The company's shares in Hong Kong were up 1.7 per cent in early trade at HK$7.65 (S$0.30), while the exchange benchmark index was up 1.3 per cent.

Total revenue in the first six months of the year rose to 1.3 trillion yuan, up 12 per cent from a year earlier, amid higher crude prices, rising natural gas production and stronger fuel margins, the statement said.

Second-quarter revenue was 679 billion yuan, according to Reuters calculations.

Still, Sinopec warned on Sunday that it expects fuel sales to drop and processing rates for crude to stay flat in the second half of 2018, amid an oversupply of refined fuels.

The company said it will process 121 million tonnes of crude oil in the second half of the year, the same as in the first half, and its fuel sales will be 90.5 million tonnes, compared to 96.48 million in the first half, it said in a statement to the Shanghai Stock Exchange.

"Sinopec ramped up efforts to sell fuel in domestic market by giving a discount especially for diesel in the second quarter.
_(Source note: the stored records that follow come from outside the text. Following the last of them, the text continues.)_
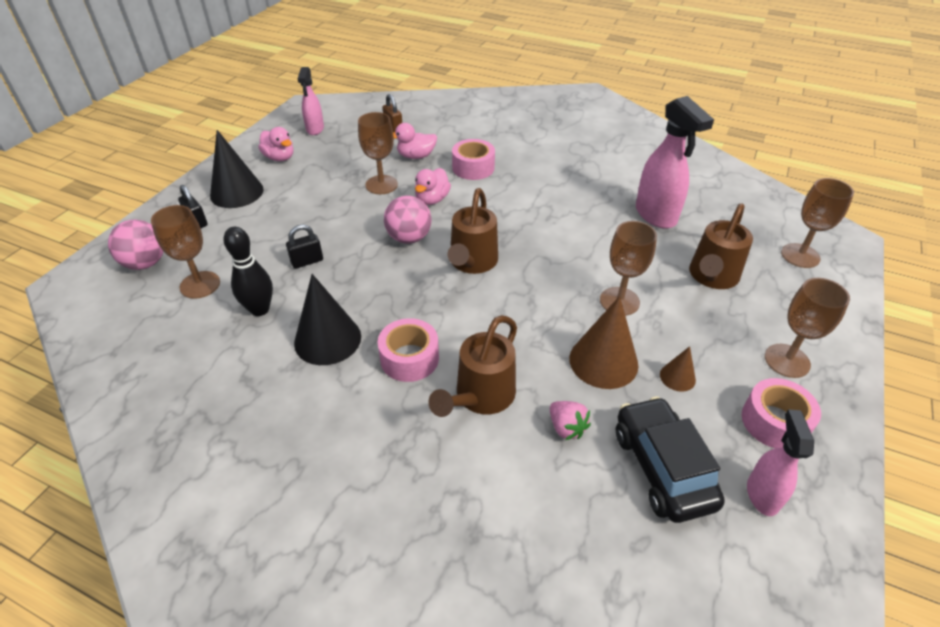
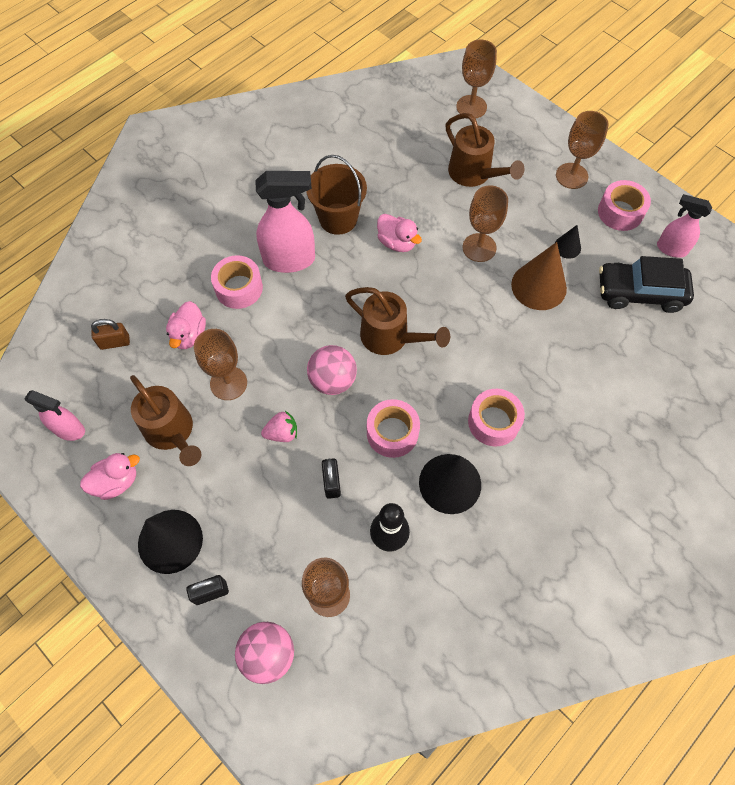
camera: 70 degrees left, 20 degrees up
pink duck [415,168,451,205] -> pink duck moved to [377,214,422,252]
brown watering can [429,315,517,417] -> brown watering can moved to [130,375,201,466]
pink strawberry [550,401,591,440] -> pink strawberry moved to [261,411,297,442]
pink spray bottle [636,96,714,229] -> pink spray bottle moved to [255,171,315,273]
brown cone [660,346,696,392] -> black cone [555,225,581,259]
none -> brown bucket [306,155,367,235]
none -> pink tape [367,399,420,458]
The discounts have boosted sales volume but hurt revenue," Eyebright Securities said in a research note last week after the company gave a results forecast.

Crude oil production in the first half fell 1.6 per cent from the same period a year earlier to 143.6 million barrels while natural gas output was up 5.3 per cent from a year earlier to 476.2 billion cubic feet, Sinopec said.

Sinopec will produce 146 million barrels of crude oil in the second half of 2018, it said.

Refined product sales in the first half were down 2.1 per cent from the same period a year earlier.

Chinese offshore oil and gas company CNOOC Ltd last week reported its best profits since 2015.

China's largest oil producer PetroChina, will publish their final first-half results on Aug. 30.